*Selected extract:*
*** Block opens ***

Intermission - Q1 of 2025
It’s been a while since I’ve published anything here. This is partly because every time I try to write there is something much more important and terrible happenning in the world that I’m not qualified to write about. Everything else including whatever it was that I was trying to write about seems trivial and inconsequential by comparison.
Many years ago I’d have said that there is very little evil in the world and that most people you will meet are good. I still sort of believe that people are good, but I’m beginning to think that the word “most” may not be readily applicable.

School children has this would-you-rather question about a big red button.
“Hypothetically, if there were a big red button that when pushed gives you a million dollars, but also kills a random person, would you press it?”
It is safe to say that the answer to this question is predominently yes.
More worryingly, the reward doesn’t need to be nearly that high. It seems, for some, there doesn’t need to be a reward at all as long as the person who would be harmed is of a specific race, sexual orientation, body dysmorphia, where they were born, or religion. There’s enough hate to take the place of a reward.

*** Block closes ***

*Things to do:*
a) Please say whether each statement agrees with the post, answering yes or no and quoting the words of the post that decide it: (i) The writer once would have said there is very little evil in the world. (ii) The writer no longer believes that people are good. (iii) The post says that for some people a reward is required before they would harm someone.
b) Translate this sentence from the post into Spanish: "More worryingly, the reward doesn’t need to be nearly that high."
Use only the post to answer.

*Data for review:*
*** Block opens ***

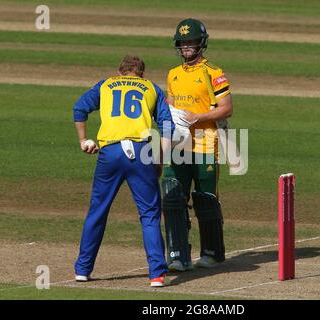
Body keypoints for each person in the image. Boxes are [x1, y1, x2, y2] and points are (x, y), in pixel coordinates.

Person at [72, 55, 173, 287]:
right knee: (149, 215)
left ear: (120, 72)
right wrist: (160, 160)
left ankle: (83, 269)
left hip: (110, 151)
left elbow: (79, 108)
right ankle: (156, 274)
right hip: (141, 151)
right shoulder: (152, 88)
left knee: (98, 211)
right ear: (142, 74)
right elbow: (167, 126)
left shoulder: (106, 84)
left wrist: (83, 140)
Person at [162, 18, 234, 271]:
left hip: (205, 146)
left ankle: (212, 253)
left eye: (191, 41)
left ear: (201, 43)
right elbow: (168, 107)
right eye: (182, 43)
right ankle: (178, 256)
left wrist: (198, 117)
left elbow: (227, 109)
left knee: (205, 200)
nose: (186, 47)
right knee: (173, 198)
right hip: (177, 146)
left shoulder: (213, 73)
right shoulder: (173, 74)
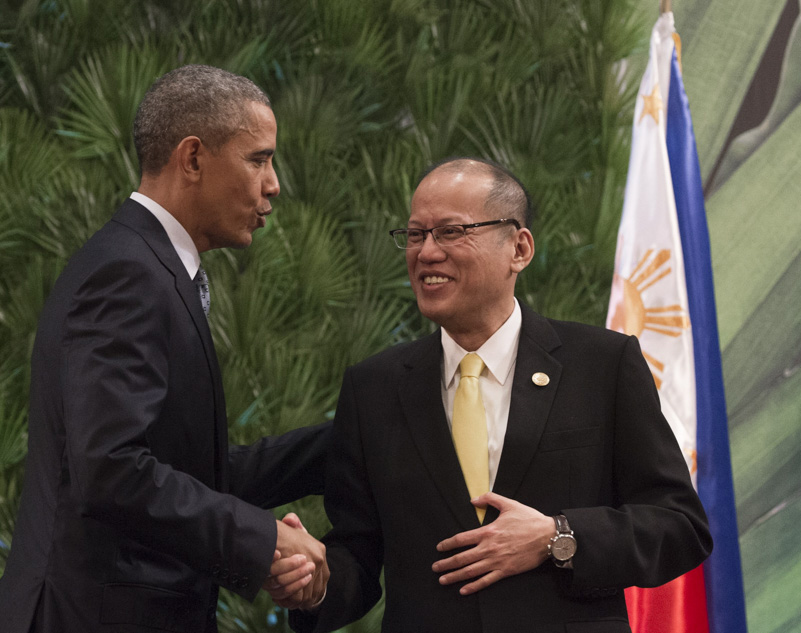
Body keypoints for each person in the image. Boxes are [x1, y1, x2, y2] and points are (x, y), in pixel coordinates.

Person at [289, 158, 712, 633]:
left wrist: (558, 536)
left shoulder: (601, 364)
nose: (426, 252)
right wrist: (314, 580)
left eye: (450, 232)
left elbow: (679, 527)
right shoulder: (374, 388)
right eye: (414, 234)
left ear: (519, 247)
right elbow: (360, 557)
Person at [0, 65, 330, 633]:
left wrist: (354, 438)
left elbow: (191, 472)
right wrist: (262, 537)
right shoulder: (129, 273)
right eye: (259, 159)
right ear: (194, 158)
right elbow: (110, 470)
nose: (273, 184)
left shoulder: (145, 265)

*** Block closes ***

*Answers to the exercises:*
a)
(i) Yes: "Many years ago I’d have said that there is very little evil in the world"
(ii) No: "I still sort of believe that people are good"
(iii) No: "there doesn’t need to be a reward at all"

b) Lo más preocupante es que la recompensa no necesita ser ni de lejos tan alta.